Here is the drilled down ford section to look at just focuses - you can easily tell they make more more than 100 of the 400 ford cars. They have a lower average mileage than the whole dataset and have a lower average cost than the whole dataset

Code

#Import Modules and Libaries
#Pandas for data manipulation and analysis.
#Scikit-Learn for machine learning, including data preprocessing, model building, and evaluation.
import pandas as pd
from sklearn.model_selection import train_test_split
from sklearn.linear_model import LinearRegression
from sklearn.preprocessing import StandardScaler, OneHotEncoder
from sklearn.impute import SimpleImputer
from sklearn.compose import ColumnTransformer
from sklearn.pipeline import Pipeline

# Load the dataset from "Sheet 1" using Pandas
file_path = 'Car_Used_UK_Clean.xlsx'
df = pd.read_excel(file_path, sheet_name='Sheet 1')

# Selecting features (X) and target variable (Y)
features = ['Make', 'Model', 'Mileage(miles)', 'Registration_Year', 'Fuel type', 'Engine']
X = df[features]
y = df['Price']

# Identifying categorical and numerical features
categorical_features = ['Make', 'Model', 'Fuel type']
numerical_features = ['Mileage(miles)', 'Registration_Year', 'Engine']

# Preprocessing for numerical data: impute missing values with median and scale
numerical_transformer = Pipeline(steps=[
    ('imputer', SimpleImputer(strategy='median')),
    ('scaler', StandardScaler())
])

# Preprocessing for categorical data: impute missing values with the most frequent value and apply one-hot encoding (turning categories to a number)
categorical_transformer = Pipeline(steps=[
    ('imputer', SimpleImputer(strategy='most_frequent')),
    ('onehot', OneHotEncoder(handle_unknown='ignore'))
])

# Bundle preprocessing for numerical and categorical data
preprocessor = ColumnTransformer(
    transformers=[
        ('num', numerical_transformer, numerical_features),
        ('cat', categorical_transformer, categorical_features)
    ])

# Creating the preprocessing and modeling pipeline
pipeline = Pipeline(steps=[('preprocessor', preprocessor),
                           ('model', LinearRegression())])

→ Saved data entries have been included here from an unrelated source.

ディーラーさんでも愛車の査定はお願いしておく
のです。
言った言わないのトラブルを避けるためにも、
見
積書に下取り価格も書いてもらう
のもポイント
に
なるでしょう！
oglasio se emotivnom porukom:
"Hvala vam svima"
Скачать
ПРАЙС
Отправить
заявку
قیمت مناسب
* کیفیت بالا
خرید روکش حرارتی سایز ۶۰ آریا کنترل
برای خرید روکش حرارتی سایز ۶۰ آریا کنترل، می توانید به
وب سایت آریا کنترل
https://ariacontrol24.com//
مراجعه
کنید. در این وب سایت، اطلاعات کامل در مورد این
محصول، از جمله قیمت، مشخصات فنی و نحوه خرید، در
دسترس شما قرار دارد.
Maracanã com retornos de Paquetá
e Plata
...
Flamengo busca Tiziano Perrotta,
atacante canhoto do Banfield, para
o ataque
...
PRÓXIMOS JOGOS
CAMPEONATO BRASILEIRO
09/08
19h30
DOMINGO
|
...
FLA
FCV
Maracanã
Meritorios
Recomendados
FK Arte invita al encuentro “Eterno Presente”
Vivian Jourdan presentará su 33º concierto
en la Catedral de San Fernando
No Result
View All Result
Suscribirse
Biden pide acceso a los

# Splitting the dataset into the Training set and Test set (1% because I am using my own testing)
X_train, X_test, y_train, y_test = train_test_split(X, y, test_size=0.01, random_state=42)

# Training the model
pipeline.fit(X_train, y_train)

from joblib import dump

# Save the model to a file
model_filename = 'car_price_model.joblib' #saving model for future use and reuse
dump(pipeline, model_filename)
#print(f"Model saved to {model_filename}")

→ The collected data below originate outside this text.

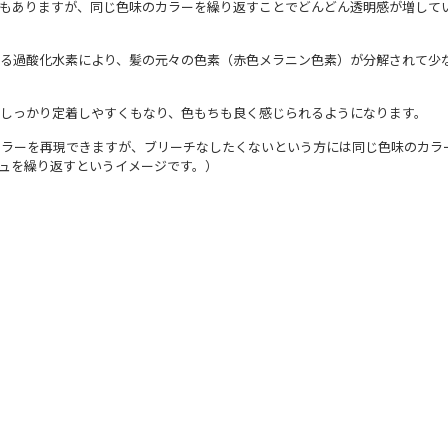
合もありますが、同じ色味のカラーを繰り返すことでどんどん透明感が増して
ある過酸化水素により、髪の元々の色素（赤色メラニン色素）が分解されて少
しっかり定着しやすくもなり、色もちも良く感じられるようになります。
カラーを再現できますが、ブリーチなしたくないという方には同じ色味のカラ
ュを繰り返すというイメージです。）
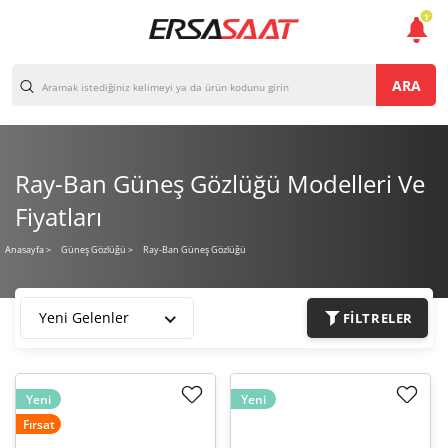
1
ARA
Ray-Ban Güneş Gözlüğü Modelleri Ve
Fiyatları
Ray-Ban Güneş Gözlüğü
Anasayfa
>
Güneş Gözlüğü >
Yeni Gelenler
FILTRELER
Yeni
Yeni
Fırsat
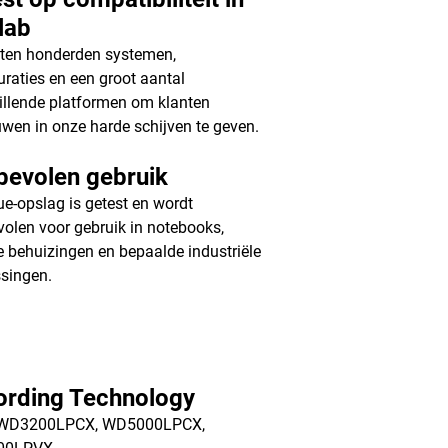
lab
sten honderden systemen,
uraties en een groot aantal
illende platformen om klanten
uwen in onze harde schijven te geven.
bevolen gebruik
e-opslag is getest en wordt
olen voor gebruik in notebooks,
e behuizingen en bepaalde industriële
singen.
ording Technology
 WD3200LPCX, WD5000LPCX,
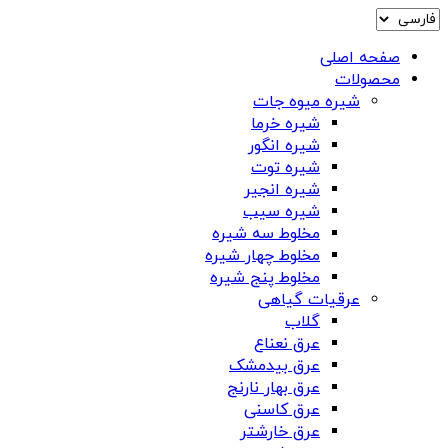
صفحه اصلی
محصولات
شیره میوه جات
شیره خرما
شیره انگور
شیره توت
شیره انجیر
شیره سیب
مخلوط سه شیره
مخلوط چهار شیره
مخلوط پنج شیره
عرقیات گیاهی
گلاب
عرق نعناع
عرق بیدمشک
عرق بهار نارنج
عرق کاسنی
عرق خارشتر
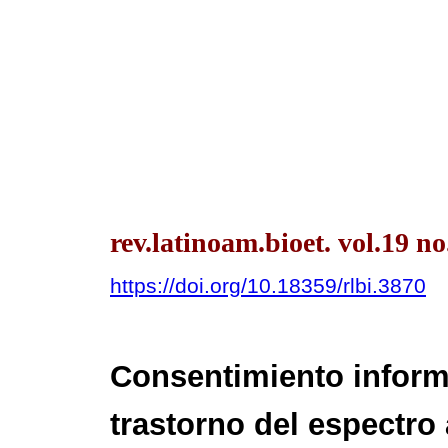
rev.latinoam.bioet. vol.19 n
https://doi.org/10.18359/rlbi.3870
Consentimiento inform
trastorno del espectro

# Predicting the Test set results
y_pred = pipeline.predict(X_test)


def predict_price(make, model, mileage, year, fuel_type, engine):
    import pandas as pd
    
    # Creating a DataFrame for the input features
    input_data = pd.DataFrame({
        'Make': [make],
        'Model': [model],
        'Mileage(miles)': [mileage],
        'Registration_Year': [year],
        'Fuel type': [fuel_type],
        'Engine': [engine]
    })
    
    # Making prediction using the pipeline
    predicted_price = pipeline.predict(input_data)
    
    # Printing the predicted price
    print(f"The predicted price for the {make} {model} is: £{predicted_price[0]:,.2f}")

# Example usage
predict_price('Hyundai', 'i20', 87500, 2009, 'Petrol', 1.2) #£2000
predict_price('Toyota', 'Yaris', 86991, 2004, 'Petrol', 1.0) #£1150
predict_price('Ford', 'Mustang', 50885, 2016, 'Petrol', 2.3) #£20250

Here is the code with some preset cars as well as the actual price in the comments found on autotrader. Please try out yourself.

As you can see the ford mustang it is very off but in the raw data there was only one other ford mustang so it has very little to base off.

This data project took me less than 4 hours (as can be seen) but was fun none the less.